Tarea a: Por favor, reproduce al pie de la letra todo lo que va desde el comienzo de las filas hasta la línea que contiene "[76, 35, 448, 284]", ambos extremos incluidos.

Fragmento del texto:
Toda aquella aventura terminó precipitadamente antes de que llegáramos al mar en Albanyá. En alguna parte bastante antes de llegar al pueblo nos perdimos. Yo he sido siempre muy malo orientándome, pero en aquella época de brújula, falta de señales y mapas del año catapún, era sin embargo mucho más cuidadoso que ahora. Sin embargo nos perdimos sin remedio. Dimos vueltas arriba y abajo, retrocedimos, volvimos a extraviarnos y en una de aquellas nos tropezamos con un perro. Quizás el perro sabía donde estaba. Así que esperamos a ver si tomaba la iniciativa, pero ni flores. Mientras tanto le bautizamos; le pusimos Bartolo. Estábamos perdidos pero contentos, ahora éramos uno más en la familia. La espesura del bosque hacía imposible el avance en cualquier dirección. Además estábamos tan adentrados en él que era imposible tener ninguna referencia. A última hora la única salida que encontramos fue remontar un río por su cauce. El agua nos llegaba a veces más allá de la cintura. Una poza, otra y mientras tanto Bartolo que no quería perdernos de vista atravesaba las pozas a nado y cuando llegaba al otro lado se sacudía el agua.

¿Qué sucedió más tarde? Pues que llegó un momento en que un salto de agua nos cortó el paso. No había otra solución que regresar por donde habíamos subido, ahora río abajo. Si hubiéramos estado rodando una película en plena selva virgen no habría sido muy diferente. No recuerdo cómo salimos de aquella. En algún instante encontramos una senda, después una pista, más tarde una granja de cerdos que mi olfato se encargó de memorizar hasta ahora y después sí, casas, estábamos al fin en Albanyá, un nombre que ninguno de mi familia olvidará nunca.

Nos encontrábamos tan exhaustos, tan cansados que hasta nos permitimos comer en algún restaurante o posada. No era poca cosa entonces, la economía familiar no permitía otra que atravesar el Pirineo con toda la comida encima. Creo que fueron dos o tres veces las que usamos los refugios para comer en toda la travesía.

Aquella noche dormimos como benditos en una chopera del pueblo. Todavía hoy conservo frescas las sensaciones de aquella noche, el tremendo cansancio de todos, Bartolo acurrucado a nuestro lado, los seis uno al lado del otro contemplando al fin en paz las estrellas entre las ramas de los árboles. El cansancio era tan grande como nuestra felicidad. Al día siguiente un taxi nos devolvió a la civilización. Las ganas de meter nuestros pies en las aguas del Mediterráneo, rito con el que debía terminar aquella travesía, languidecieron ante el cansancio que habían acumulado nuestros cuerpos.

Hoy, no sé si al hilo de la experiencia anterior, hace aproximadamente treinta años, abriéndome paso otra vez en lo más tupido del bosque, sentía un profundo agradecimiento por tanta gente anónima que ha trabajado y trabaja para diseñar senderos, enlazarlos, crear grandes rutas, mantener las señales, colocar hitos, restaurar caminos. Deben de ser una legión en toda Europa y yo, que solamente soy usuario de esos senderos, miles y miles de kilómetros de senderos que he pisado, me sentía en enorme deuda con toda esa gente anónima que ha dedicado tanto tiempo de su vida a hacer posible que la mía sea más plena gracias a ellos y a su trabajo.

Tarea b: Traduce al inglés esta oración del fragmento sobre la travesía: "Aquella noche dormimos como benditos en una chopera del pueblo."

Filas de trabajo:

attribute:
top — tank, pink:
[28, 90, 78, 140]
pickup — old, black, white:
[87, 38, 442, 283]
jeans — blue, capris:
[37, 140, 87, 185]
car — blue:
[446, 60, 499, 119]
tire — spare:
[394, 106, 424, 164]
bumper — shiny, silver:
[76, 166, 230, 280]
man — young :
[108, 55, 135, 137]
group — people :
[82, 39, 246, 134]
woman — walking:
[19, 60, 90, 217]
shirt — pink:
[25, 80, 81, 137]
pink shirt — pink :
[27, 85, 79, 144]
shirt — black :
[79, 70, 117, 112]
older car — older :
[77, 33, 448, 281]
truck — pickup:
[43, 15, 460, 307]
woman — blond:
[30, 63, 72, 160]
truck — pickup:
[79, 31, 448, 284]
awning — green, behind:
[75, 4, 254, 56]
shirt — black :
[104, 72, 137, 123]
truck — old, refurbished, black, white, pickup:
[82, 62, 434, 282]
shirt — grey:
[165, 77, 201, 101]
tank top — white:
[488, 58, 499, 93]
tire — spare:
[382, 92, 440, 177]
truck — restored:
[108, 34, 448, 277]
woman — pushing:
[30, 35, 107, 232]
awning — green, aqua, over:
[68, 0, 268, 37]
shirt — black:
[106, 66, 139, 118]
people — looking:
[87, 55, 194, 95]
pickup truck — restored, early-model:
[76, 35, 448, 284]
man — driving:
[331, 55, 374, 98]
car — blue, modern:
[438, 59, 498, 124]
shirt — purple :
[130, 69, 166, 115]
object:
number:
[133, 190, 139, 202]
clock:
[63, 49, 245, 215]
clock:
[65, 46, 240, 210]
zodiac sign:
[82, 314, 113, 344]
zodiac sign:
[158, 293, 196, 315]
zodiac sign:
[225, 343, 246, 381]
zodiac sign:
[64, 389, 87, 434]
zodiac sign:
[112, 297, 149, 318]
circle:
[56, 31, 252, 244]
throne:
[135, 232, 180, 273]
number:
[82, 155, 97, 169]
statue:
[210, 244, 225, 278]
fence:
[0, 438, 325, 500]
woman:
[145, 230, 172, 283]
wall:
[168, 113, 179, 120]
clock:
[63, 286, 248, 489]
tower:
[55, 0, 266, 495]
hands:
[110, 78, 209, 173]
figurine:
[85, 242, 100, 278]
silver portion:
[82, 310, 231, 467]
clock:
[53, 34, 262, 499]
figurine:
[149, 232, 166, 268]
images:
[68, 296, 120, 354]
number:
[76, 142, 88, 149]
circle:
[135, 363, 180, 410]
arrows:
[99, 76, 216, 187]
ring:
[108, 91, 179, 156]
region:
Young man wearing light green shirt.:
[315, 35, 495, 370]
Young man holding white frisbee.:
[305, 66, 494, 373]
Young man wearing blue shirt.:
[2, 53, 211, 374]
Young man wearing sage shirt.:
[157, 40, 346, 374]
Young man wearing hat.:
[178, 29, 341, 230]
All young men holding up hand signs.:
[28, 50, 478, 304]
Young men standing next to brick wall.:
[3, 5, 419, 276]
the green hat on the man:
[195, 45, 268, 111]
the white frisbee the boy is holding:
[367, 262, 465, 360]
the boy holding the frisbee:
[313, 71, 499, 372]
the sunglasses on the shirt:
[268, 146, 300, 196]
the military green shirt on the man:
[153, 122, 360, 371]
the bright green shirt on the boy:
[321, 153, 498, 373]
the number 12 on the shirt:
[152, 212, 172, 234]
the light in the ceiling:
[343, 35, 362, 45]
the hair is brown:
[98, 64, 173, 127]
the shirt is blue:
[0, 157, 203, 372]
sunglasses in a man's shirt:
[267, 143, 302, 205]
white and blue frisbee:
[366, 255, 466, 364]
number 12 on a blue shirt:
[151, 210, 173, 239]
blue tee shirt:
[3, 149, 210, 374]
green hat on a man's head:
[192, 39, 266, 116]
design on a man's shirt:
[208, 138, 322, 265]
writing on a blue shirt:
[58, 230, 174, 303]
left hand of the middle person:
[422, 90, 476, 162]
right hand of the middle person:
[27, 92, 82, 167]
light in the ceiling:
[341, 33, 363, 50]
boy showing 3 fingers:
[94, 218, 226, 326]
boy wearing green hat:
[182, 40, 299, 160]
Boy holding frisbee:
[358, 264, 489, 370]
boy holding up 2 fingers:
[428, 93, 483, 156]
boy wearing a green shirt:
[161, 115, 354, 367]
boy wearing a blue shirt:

Respuesta a:
attribute:
top — tank, pink:
[28, 90, 78, 140]
pickup — old, black, white:
[87, 38, 442, 283]
jeans — blue, capris:
[37, 140, 87, 185]
car — blue:
[446, 60, 499, 119]
tire — spare:
[394, 106, 424, 164]
bumper — shiny, silver:
[76, 166, 230, 280]
man — young :
[108, 55, 135, 137]
group — people :
[82, 39, 246, 134]
woman — walking:
[19, 60, 90, 217]
shirt — pink:
[25, 80, 81, 137]
pink shirt — pink :
[27, 85, 79, 144]
shirt — black :
[79, 70, 117, 112]
older car — older :
[77, 33, 448, 281]
truck — pickup:
[43, 15, 460, 307]
woman — blond:
[30, 63, 72, 160]
truck — pickup:
[79, 31, 448, 284]
awning — green, behind:
[75, 4, 254, 56]
shirt — black :
[104, 72, 137, 123]
truck — old, refurbished, black, white, pickup:
[82, 62, 434, 282]
shirt — grey:
[165, 77, 201, 101]
tank top — white:
[488, 58, 499, 93]
tire — spare:
[382, 92, 440, 177]
truck — restored:
[108, 34, 448, 277]
woman — pushing:
[30, 35, 107, 232]
awning — green, aqua, over:
[68, 0, 268, 37]
shirt — black:
[106, 66, 139, 118]
people — looking:
[87, 55, 194, 95]
pickup truck — restored, early-model:
[76, 35, 448, 284]

Respuesta b: That night we slept like logs in a poplar grove in the village.